A proposed EPA rule, which accepted public comment until March 6, “would require states to account for treaty rights, such as fishing and wild rice gathering, when adopting water quality standards under the Clean Water Act,” according to Wisconsin Watch. States and tribal governments would be forced to act on water bodies deemed unsafe for drinking or recreation — in the past, tribes say, the states have not been forced to uphold their end of this relationship.
In the News
MAN-MADE ISLANDS: In what is the “largest capital project” ever for the Illinois Department of Natural Resources, $74 million of taxpayer money will be spent to slow the erosion of the state’s last beach-ridge shoreline along Lake Michigan, in Illinois Beach State Park. In some areas, fluctuating lake levels, wind, and excessive runoff are vanquishing nearly 100 feet of sand per year. This loss of sand destabilizes the shoreline’s ridges, some of which are 3,000 years old and sustain marshlands, migratory bird habitat, and many threatened species, The Center Square reports. Man-made islands, and 22 rubble reef breakwaters that “act like speed bumps to slow down the impact of the wave,” will be constructed to preserve the shoreline, and provide native fish with additional habitat.

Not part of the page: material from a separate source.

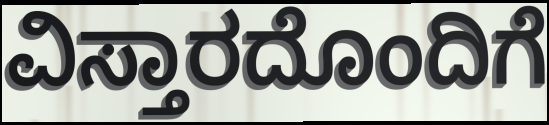
ವಿಸ್ತಾರದೊಂದಿಗೆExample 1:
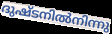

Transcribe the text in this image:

ദുഷ്ടനിൽനിന്നു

LEAD INTERVENTION: More than 10,000 old pipes have been replaced in Flint since the city’s water crisis began, but at least 1,000 addresses still have not had their pipes inspected for corrosion, AP reports. A judge has now set August 1 as the deadline for Flint to do so, and “replace any remaining lead or steel water lines.” AP also reports that, following repairs and excavations that have been completed, the city has left residents’ lawns and yards dug-up and unrestored. Per the same judge’s ruling, Flint has until May 1 to determine which yards are in need of repair.

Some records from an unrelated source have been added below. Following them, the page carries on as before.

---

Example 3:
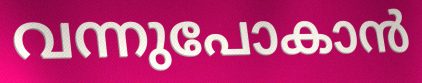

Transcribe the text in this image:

വന്നുപോകാൻ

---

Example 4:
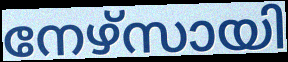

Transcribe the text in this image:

നേഴ്സായി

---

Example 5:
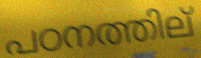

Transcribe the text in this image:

പഠനത്തില്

LOWER WATER BILLS: An extension of a program that began last year — which lowered monthly bills, eliminated water debt, and fixed plumbing for low-income Detroit residents — will now provide households with an additional 1,125 gallons of water per person per month. The program, a collaboration between Detroit and the Wayne Metropolitan Community Action Agency, is similar to those that already exist in Chicago, Philadelphia, and Milwaukee, Great Lakes Echo reports.

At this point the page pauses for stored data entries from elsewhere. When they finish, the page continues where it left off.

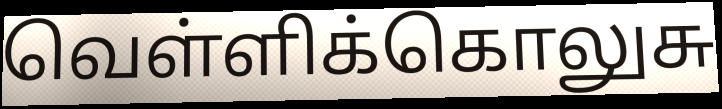
வெள்ளிக்கொலுசு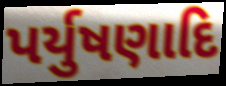
પર્યુષણાદિ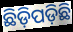
ଛିଡ଼ିପଡ଼ିଛି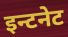
इन्टनेटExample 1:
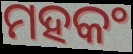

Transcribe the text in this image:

ମହକଂ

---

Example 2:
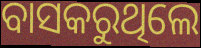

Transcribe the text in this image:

ବାସକରୁଥିଲେ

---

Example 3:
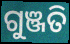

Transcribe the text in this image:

ଗୁଞ୍ଜତି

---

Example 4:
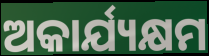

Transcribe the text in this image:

ଅକାର୍ଯ୍ୟକ୍ଷମ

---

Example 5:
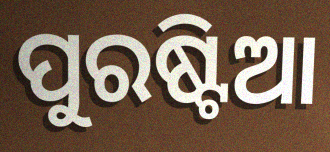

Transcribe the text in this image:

ପୁରଷ୍ଟିଆ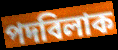
পদবিলাক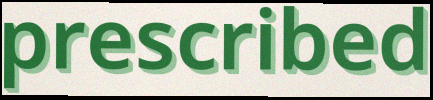
prescribed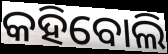
କହିବୋଲି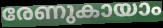
രേണുകായാം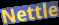
NettleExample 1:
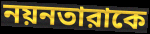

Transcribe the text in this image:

নয়নতারাকে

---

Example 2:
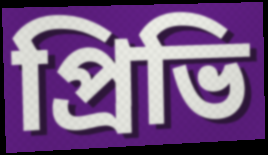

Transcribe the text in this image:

প্রিভি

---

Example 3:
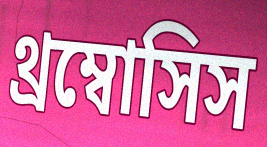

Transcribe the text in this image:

থ্রম্বোসিস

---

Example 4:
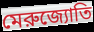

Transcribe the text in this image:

মেরুজ্যোতি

According to the Echo, “households earning below 135 percent of the Federal Poverty level” – about 85 percent of the program’s participants – pay $18 per month for water. In Detroit, the cost of water has risen by 120 percent in the past decade.
March 7 — 33rd Annual Great Lakes Conference: Managing Fisheries and Exploring Islands — register
March 9 — Great Lakes Day 2023 — register
March 10 — 2023 Michigan Chapter of the Soil and Water Conservation Society Conference — register
- Lake Ontario: New York state pledged $3.7 million to complete four flood-resiliency projects on the shores of Lake Ontario, CNY Central reports.
- Lake Erie: Rep. Marcy Kaptur of Ohio announced $100 million in federal funding for four projects “that are critical to the economic development and environmental health” along Lake Erie’s shoreline, WTVG Toledo reports.